Word for word, return each entry that follows, with every image removed.

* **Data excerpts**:
++++++++

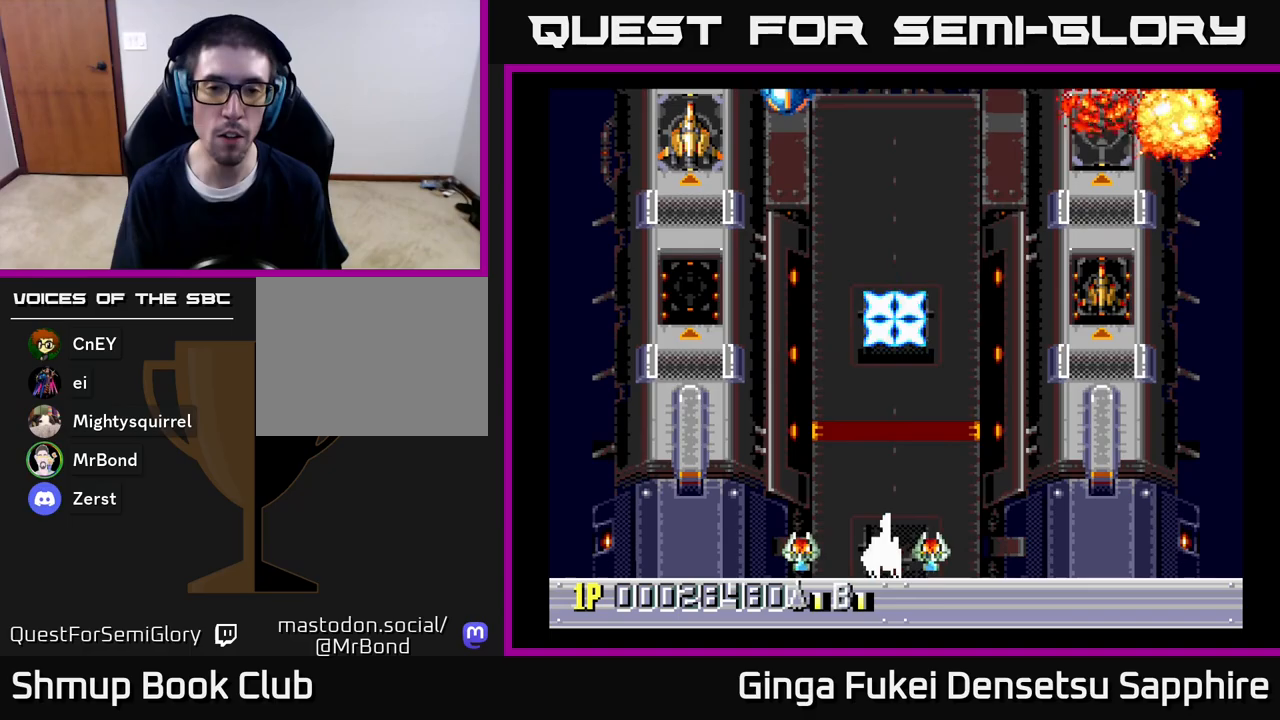
{"buttons": ["A", "DPAD_LEFT"], "left_stick": "center", "right_stick": "center", "events": [[283, "DPAD_RIGHT", "up"], [317, "DPAD_UP", "down"], [350, "DPAD_LEFT", "down"], [350, "DPAD_UP", "up"]]}
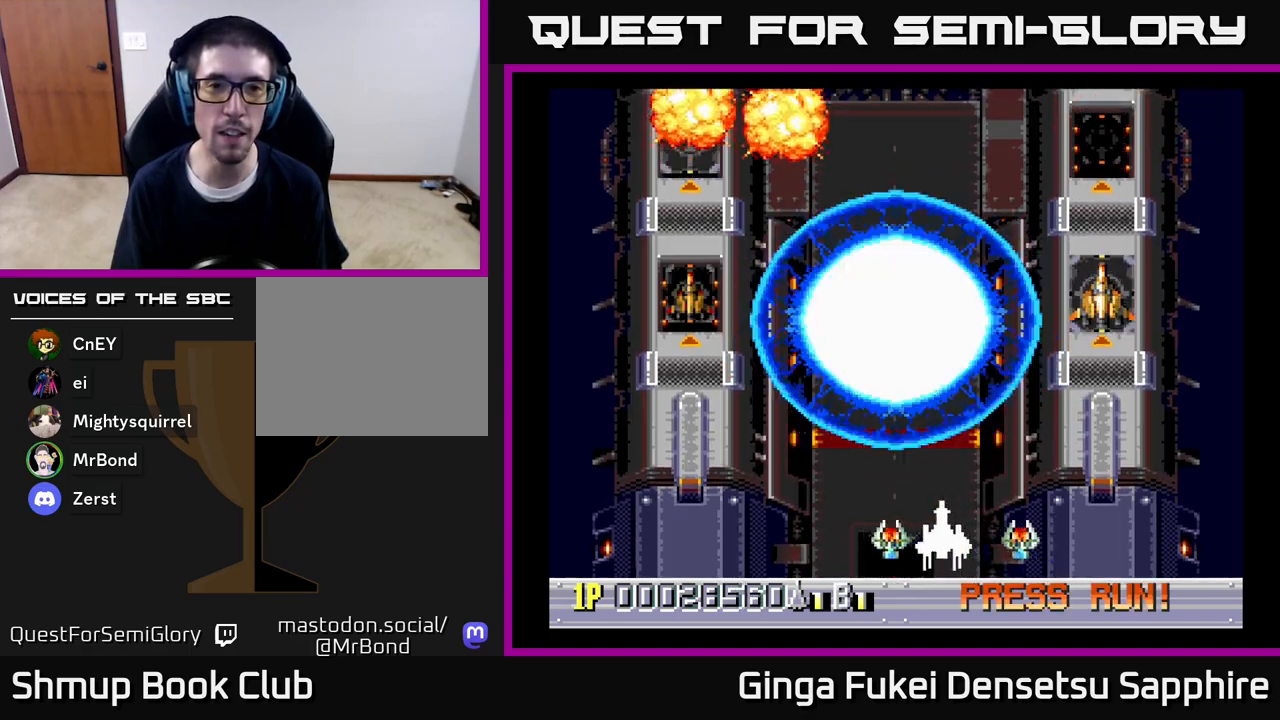
{"buttons": ["A", "DPAD_RIGHT"], "left_stick": "center", "right_stick": "center", "events": [[267, "DPAD_LEFT", "up"], [400, "DPAD_RIGHT", "down"]]}
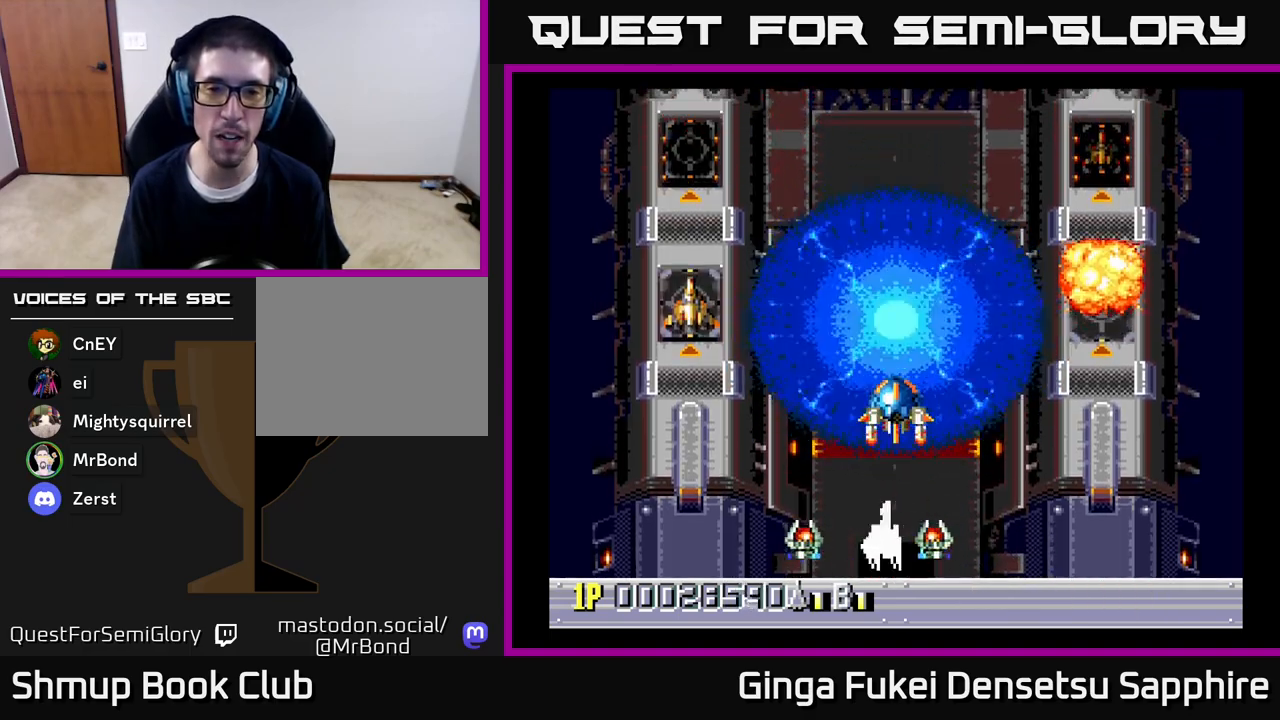
{"buttons": ["A", "DPAD_LEFT"], "left_stick": "center", "right_stick": "center", "events": [[200, "DPAD_DOWN", "down"], [217, "DPAD_DOWN", "up"], [417, "DPAD_DOWN", "down"], [467, "DPAD_RIGHT", "up"], [483, "DPAD_DOWN", "up"], [483, "DPAD_LEFT", "down"]]}
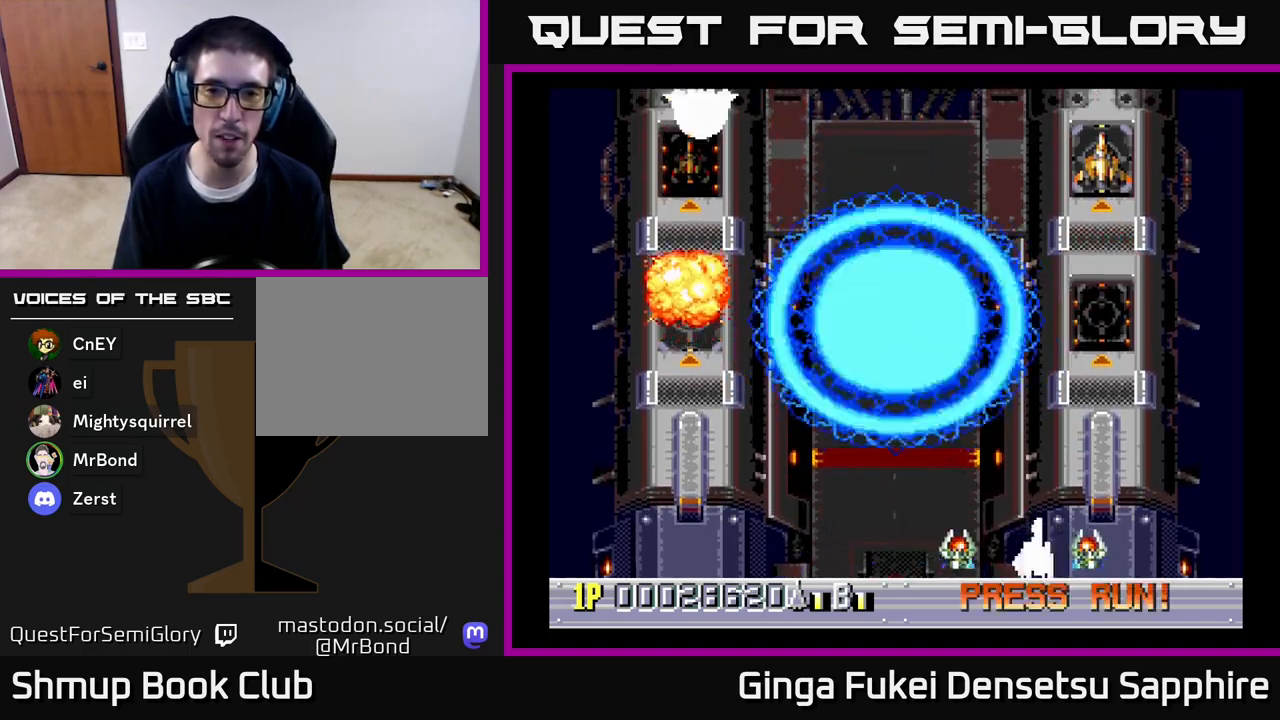
{"buttons": ["A", "DPAD_LEFT"], "left_stick": "center", "right_stick": "center", "events": []}
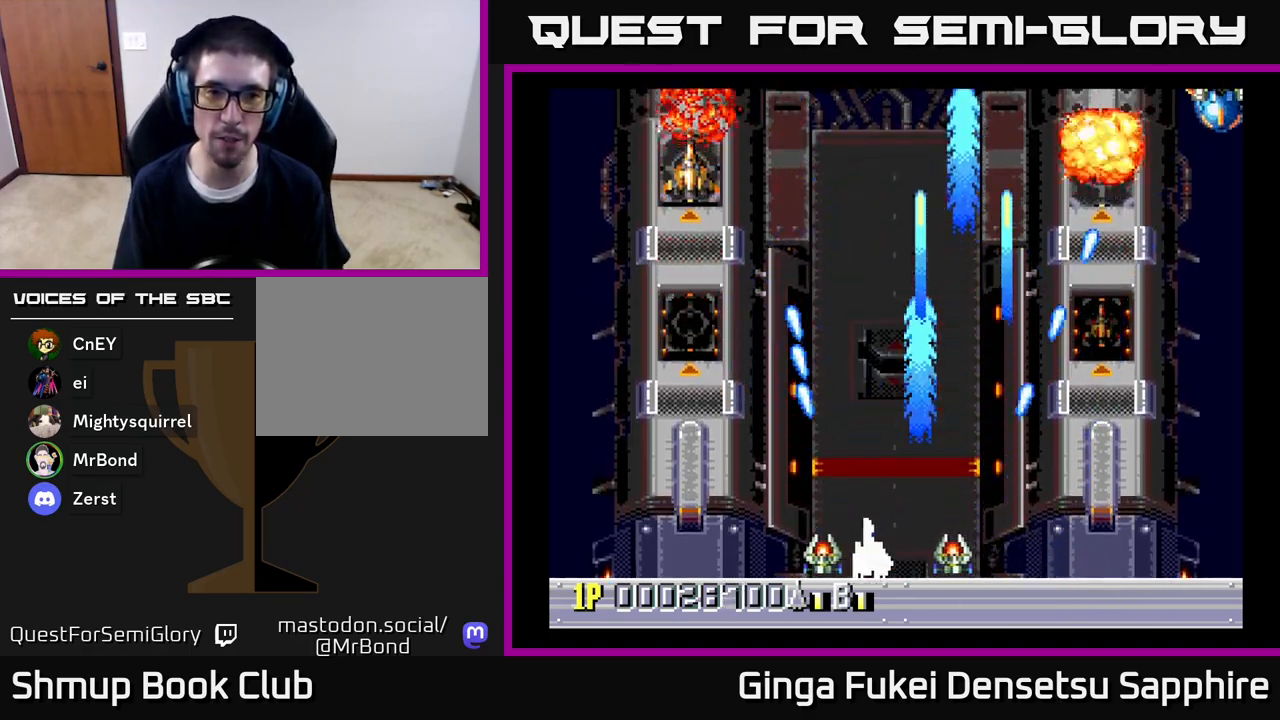
{"buttons": ["A", "DPAD_RIGHT"], "left_stick": "center", "right_stick": "center", "events": [[300, "DPAD_LEFT", "up"], [317, "DPAD_DOWN", "down"], [333, "DPAD_DOWN", "up"], [333, "DPAD_RIGHT", "down"]]}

++++++++

* **Reply to the task**:
{"buttons": ["A", "DPAD_LEFT"], "left_stick": "center", "right_stick": "center", "events": [[283, "DPAD_RIGHT", "up"], [317, "DPAD_UP", "down"], [350, "DPAD_LEFT", "down"], [350, "DPAD_UP", "up"]]}
{"buttons": ["A", "DPAD_RIGHT"], "left_stick": "center", "right_stick": "center", "events": [[267, "DPAD_LEFT", "up"], [400, "DPAD_RIGHT", "down"]]}
{"buttons": ["A", "DPAD_LEFT"], "left_stick": "center", "right_stick": "center", "events": [[200, "DPAD_DOWN", "down"], [217, "DPAD_DOWN", "up"], [417, "DPAD_DOWN", "down"], [467, "DPAD_RIGHT", "up"], [483, "DPAD_DOWN", "up"], [483, "DPAD_LEFT", "down"]]}
{"buttons": ["A", "DPAD_LEFT"], "left_stick": "center", "right_stick": "center", "events": []}
{"buttons": ["A", "DPAD_RIGHT"], "left_stick": "center", "right_stick": "center", "events": [[300, "DPAD_LEFT", "up"], [317, "DPAD_DOWN", "down"], [333, "DPAD_DOWN", "up"], [333, "DPAD_RIGHT", "down"]]}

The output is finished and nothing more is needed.